- [EXERCISE DESCRIPTION] In the records below, find the line with "next step.’ And", then retype it and every following line exactly, stopping after the line with "resources required.". Leave the pictures out.

- [MATERIAL SHOWN]
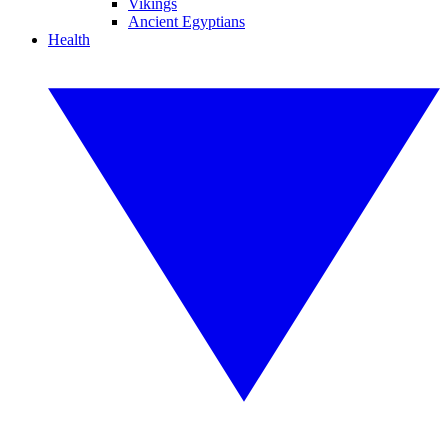
Vikings
Ancient Egyptians
Health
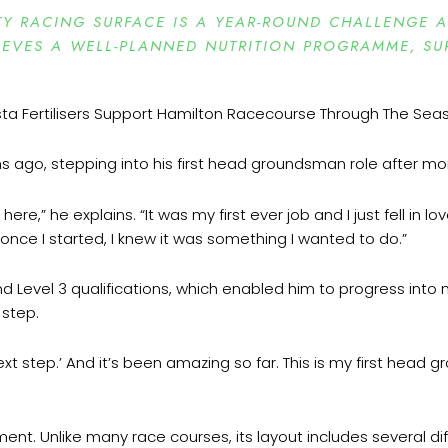
TY RACING SURFACE IS A YEAR-ROUND CHALLENGE A
EVES A WELL-PLANNED NUTRITION PROGRAMME, SUP
 ago, stepping into his first head groundsman role after mo
ere,” he explains. “It was my first ever job and I just fell in 
t once I started, I knew it was something I wanted to do.”
2 and Level 3 qualifications, which enabled him to progress 
 step.
next step.’ And it’s been amazing so far. This is my first head g
t. Unlike many race courses, its layout includes several diff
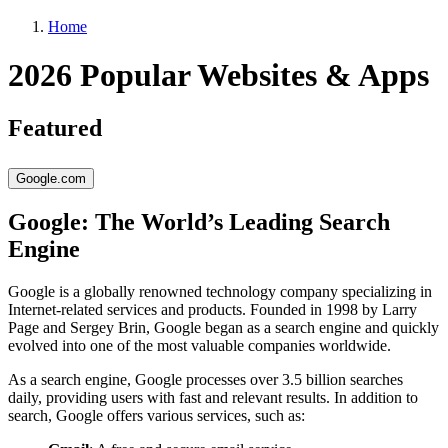
Home
2026 Popular Websites & Apps
Featured
Google.com
Google: The World’s Leading Search
Engine
Google is a globally renowned technology company specializing in
Internet-related services and products. Founded in 1998 by Larry
Page and Sergey Brin, Google began as a search engine and quickly
evolved into one of the most valuable companies worldwide.
As a search engine, Google processes over 3.5 billion searches
daily, providing users with fast and relevant results. In addition to
search, Google offers various services, such as:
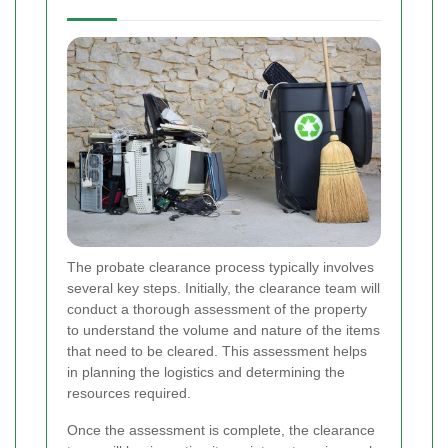
The probate clearance process typically involves
several key steps. Initially, the clearance team will
conduct a thorough assessment of the property
to understand the volume and nature of the items
that need to be cleared. This assessment helps
in planning the logistics and determining the
resources required.
Once the assessment is complete, the clearance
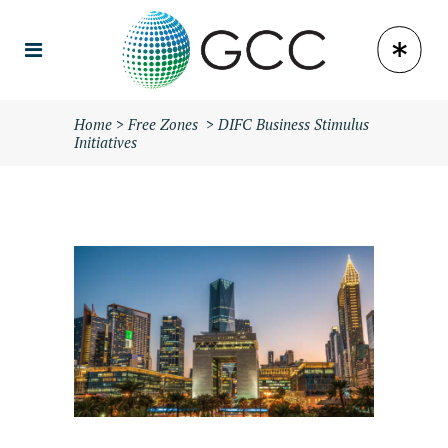
Home
>
Free Zones
>
DIFC Business Stimulus
Initiatives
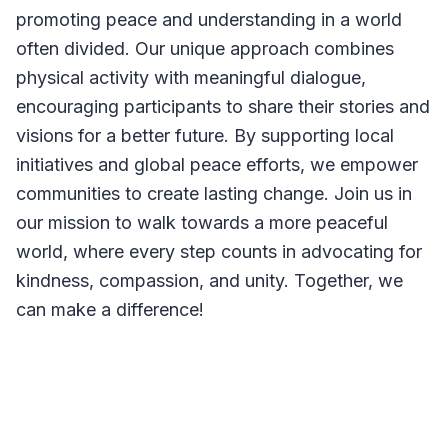
promoting peace and understanding in a world
often divided. Our unique approach combines
physical activity with meaningful dialogue,
encouraging participants to share their stories and
visions for a better future. By supporting local
initiatives and global peace efforts, we empower
communities to create lasting change. Join us in
our mission to walk towards a more peaceful
world, where every step counts in advocating for
kindness, compassion, and unity. Together, we
can make a difference!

- [ANSWER TO THIS PROBLEM]
next step.’ And it’s been amazing so far. This is my first head g
t. Unlike many race courses, its layout includes several diff
Home
2026 Popular Websites & Apps
Featured
Google.com
Google: The World’s Leading Search
Engine
Google is a globally renowned technology company specializing in
Internet-related services and products. Founded in 1998 by Larry
Page and Sergey Brin, Google began as a search engine and quickly
evolved into one of the most valuable companies worldwide.
As a search engine, Google processes over 3.5 billion searches
daily, providing users with fast and relevant results. In addition to
search, Google offers various services, such as:
The probate clearance process typically involves
several key steps. Initially, the clearance team will
conduct a thorough assessment of the property
to understand the volume and nature of the items
that need to be cleared. This assessment helps
in planning the logistics and determining the
resources required.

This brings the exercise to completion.